The character constellation is intriguing and arguably the only element in A Dark, Dark Man that implicitly associates this violent thriller with a pre-1991 cinematic framework—perhaps unconsciously so, given Yerzhanov’s strong antipathy to the Soviet-Kazakh legacy. At the beginning, Bekzat represents a curious inversion of the honest-to-the-core investigators which were portrayed by Doskhan Zholzhaksynov and Djambul Khudaibergenov in the 1970s and 1980s. Just like them, he is physically imposing and disciplined. However, and this is particularly disturbing, this macho demonstrates the very opposite of the noble disposition that was an integral part of the old generation of Kazakhstani investigators—he functions without resistance in the wheels of post-Soviet injustice. Only when he realizes that he is unable to shoot Pukuar, despite repeated attempts, does it become clear that not all is lost in Bekzat. Apparently, Ariana and the trio of childlike innocents have set in motion a process of growing ethical insight, although it remains invisible behind his impenetrable face.
Ariana—educated, elegant, and dignified—continues a tradition of righteous young women such as Gulnara Dusmatova’s character in The Human Factor (Chelovecheskii faktor, 1984), Sergei Shutov’s thriller about corruption in the Kazakhstani textile industry.

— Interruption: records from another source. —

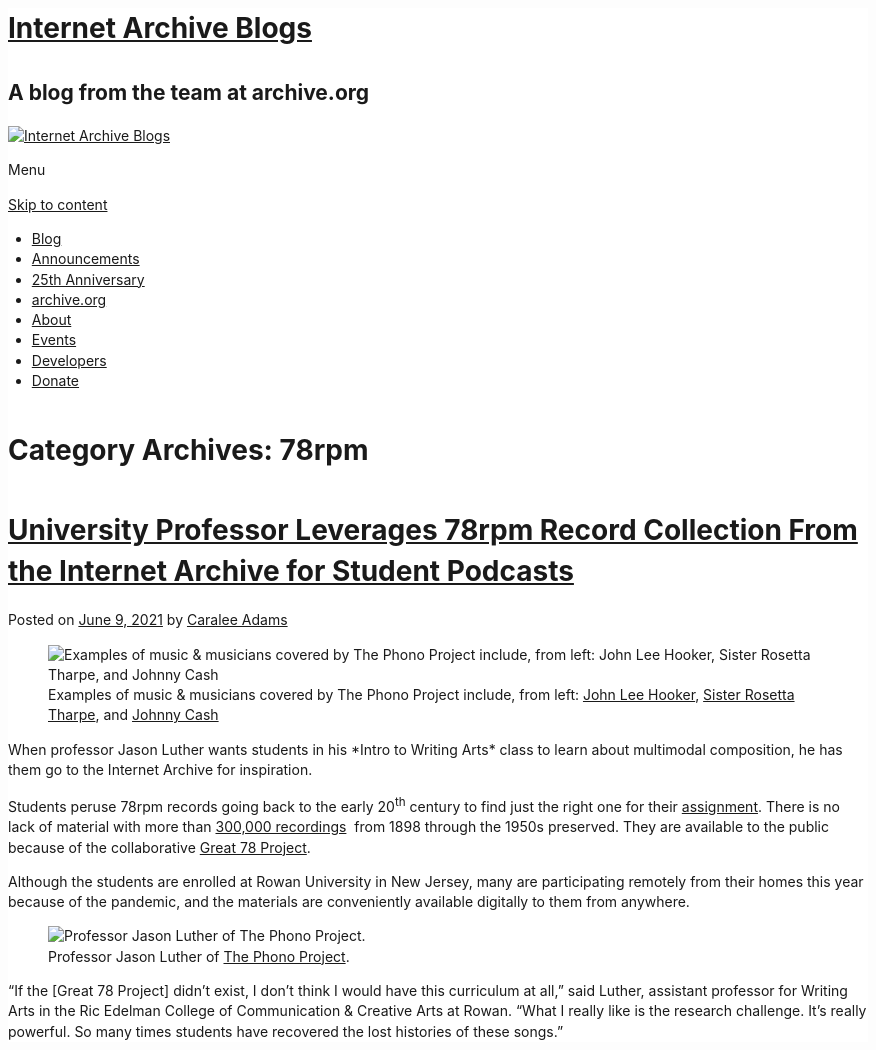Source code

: [Internet Archive Blogs](https://blog.archive.org/ "Internet Archive Blogs")
============================================================================

A blog from the team at archive.org
-----------------------------------

[<img src="https://blog.archive.org/wp-content/uploads/2021/07/blog-header-02-lines-1.png" alt="Internet Archive Blogs" class="header-image" width="4108" height="864" />](https://anniversary.archive.org "Celebrate our 25th anniversary with us.")

Menu

<a href="#content" class="assistive-text" title="Skip to content">Skip to content</a>

-   <span id="menu-item-7707">[Blog](https://blog.archive.org)</span>
-   <span id="menu-item-3417">[Announcements](https://blog.archive.org/category/announcements/)</span>
-   <span id="menu-item-7359">[25th Anniversary](https://anniversary.archive.org)</span>
-   <span id="menu-item-3422">[archive.org](https://archive.org)</span>
-   <span id="menu-item-3421">[About](https://blog.archive.org/about/)</span>
-   <span id="menu-item-15173">[Events](https://blog.archive.org/category/event/)</span>
-   <span id="menu-item-8100">[Developers](https://blog.archive.org/developers/)</span>
-   <span id="menu-item-15172">[Donate](http://archive.org/donate)</span>

Category Archives: 78rpm
========================

[University Professor Leverages 78rpm Record Collection From the Internet Archive for Student Podcasts](https://blog.archive.org/2021/06/09/university-professor-leverages-78rpm-record-collection-from-the-internet-archive-for-students/)
===========================================================================================================================================================================================================================================

Posted on [June 9, 2021](https://blog.archive.org/2021/06/09/university-professor-leverages-78rpm-record-collection-from-the-internet-archive-for-students/ "12:00 pm")<span class="by-author"> by <span class="author vcard"><a href="https://blog.archive.org/author/caraleeadams/" class="url fn n" title="View all posts by Caralee Adams">Caralee Adams</a></span></span>

<figure><img src="https://blog.archive.org/wp-content/uploads/2021/06/PhonoProject-1024x341.jpg" alt="Examples of music &amp; musicians covered by The Phono Project include, from left: John Lee Hooker, Sister Rosetta Tharpe, and Johnny Cash" class="wp-image-22989" sizes="(max-width: 1024px) 100vw, 1024px" srcset="https://blog.archive.org/wp-content/uploads/2021/06/PhonoProject-1024x341.jpg 1024w, https://blog.archive.org/wp-content/uploads/2021/06/PhonoProject-300x100.jpg 300w, https://blog.archive.org/wp-content/uploads/2021/06/PhonoProject-768x256.jpg 768w, https://blog.archive.org/wp-content/uploads/2021/06/PhonoProject-624x208.jpg 624w, https://blog.archive.org/wp-content/uploads/2021/06/PhonoProject.jpg 1200w" width="1024" height="341" /><figcaption>Examples of music &amp; musicians covered by The Phono Project include, from left: <a href="https://www.phonoproject.com/2021/03/02/boogie-chillen-by-john-lee-hooker/">John Lee Hooker</a>, <a href="https://www.phonoproject.com/2020/07/03/thats-all-by-sister-rosetta-tharpe/">Sister Rosetta Tharpe</a>, and <a href="https://www.phonoproject.com/2019/05/01/1762/">Johnny Cash</a></figcaption></figure>When professor Jason Luther wants students in his *Intro to Writing Arts* class to learn about multimodal composition, he has them go to the Internet Archive for inspiration.

Students peruse 78rpm records going back to the early 20<sup>th</sup> century to find just the right one for their [assignment](https://www.phonoproject.com/). There is no lack of material with more than [300,000 recordings](https://archive.org/details/78rpm)  from 1898 through the 1950s preserved. They are available to the public because of the collaborative [Great 78 Project](http://great78.archive.org/).

Although the students are enrolled at Rowan University in New Jersey, many are participating remotely from their homes this year because of the pandemic, and the materials are conveniently available digitally to them from anywhere.

<figure><img src="https://blog.archive.org/wp-content/uploads/2021/06/luther_pic_square.jpg" alt="Professor Jason Luther of The Phono Project." class="wp-image-22992" sizes="(max-width: 275px) 100vw, 275px" srcset="https://blog.archive.org/wp-content/uploads/2021/06/luther_pic_square.jpg 960w, https://blog.archive.org/wp-content/uploads/2021/06/luther_pic_square-768x783.jpg 768w, https://blog.archive.org/wp-content/uploads/2021/06/luther_pic_square-624x636.jpg 624w" width="275" height="279" /><figcaption>Professor Jason Luther of <a href="https://www.phonoproject.com/">The Phono Project</a>.</figcaption></figure>

“If the \[Great 78 Project\] didn’t exist, I don’t think I would have this curriculum at all,” said Luther, assistant professor for Writing Arts in the Ric Edelman College of Communication & Creative Arts at Rowan. “What I really like is the research challenge. It’s really powerful. So many times students have recovered the lost histories of these songs.”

However, the origins of her moral forthrightness are not communist but Western. In a key episode, she quotes from Montesquieu’s Spirit of the Laws and tells Bekzat about every suspect’s Miranda rights, a term he has never heard of before. Ariana embodies the principles of a new Kazakhstani civilization that is beginning to dissociate itself from its 20th-century roots. The same is true for Yerzhanov’s film as a whole.
Apart from the social level, A Dark, Dark Man is a cinematic treasure trove. Yerzhanov’s recent genre experiments have shown that he is a filmmaker with an acute awareness of film history. A Dark, Dark Man contains witty allusions to the great thrillers of Roman Polanski, Jean-Luc Godard, and other directors, whose work Yerzhanov obviously admires. In this regard, his film deserves repeated viewings, rewarding cinema devotees for their own detective work. Finally, Yerzhanov’s film offers a fascinating cultural-historical dimension as well. Indeed, A Dark, Dark Man with its theme of brutal immorality that blatantly challenges the very foundations of society, goes beyond Kazakhstani concreteness. The fact that this film was co-produced with France is not merely a technical detail: its “French connection” ranges from parallels to the legendary mass murderer Gilles de Rais, to Joris-Karl Huysman’s 1891 novel Là-Bas, and Paul McGuigan’s high-caliber, albeit underappreciated, historical crime drama The Reckoning (2002).
Beyond its harsh social criticism and delightful cinematic intertextuality, A Dark, Dark Man is, first and foremost, a film about the law, about the fundamental values of right and wrong for the survival of society. Yerzhanov normally shuns pathos, but, because the evil he depicts is so omnipotent, he can allow himself a small dosage of pathos in the end. When the mortally wounded Bekzat reads to the gang of wealthy thugs their Miranda rights, their laughter in disbelief goes back to the story’s point of departure, demonstrating the cynicism that is so common with respect to human rights. In this cultural-ethical context, Yerzhanov does make a statement: A Dark, Dark Man is a fundamentally anti-cynical film.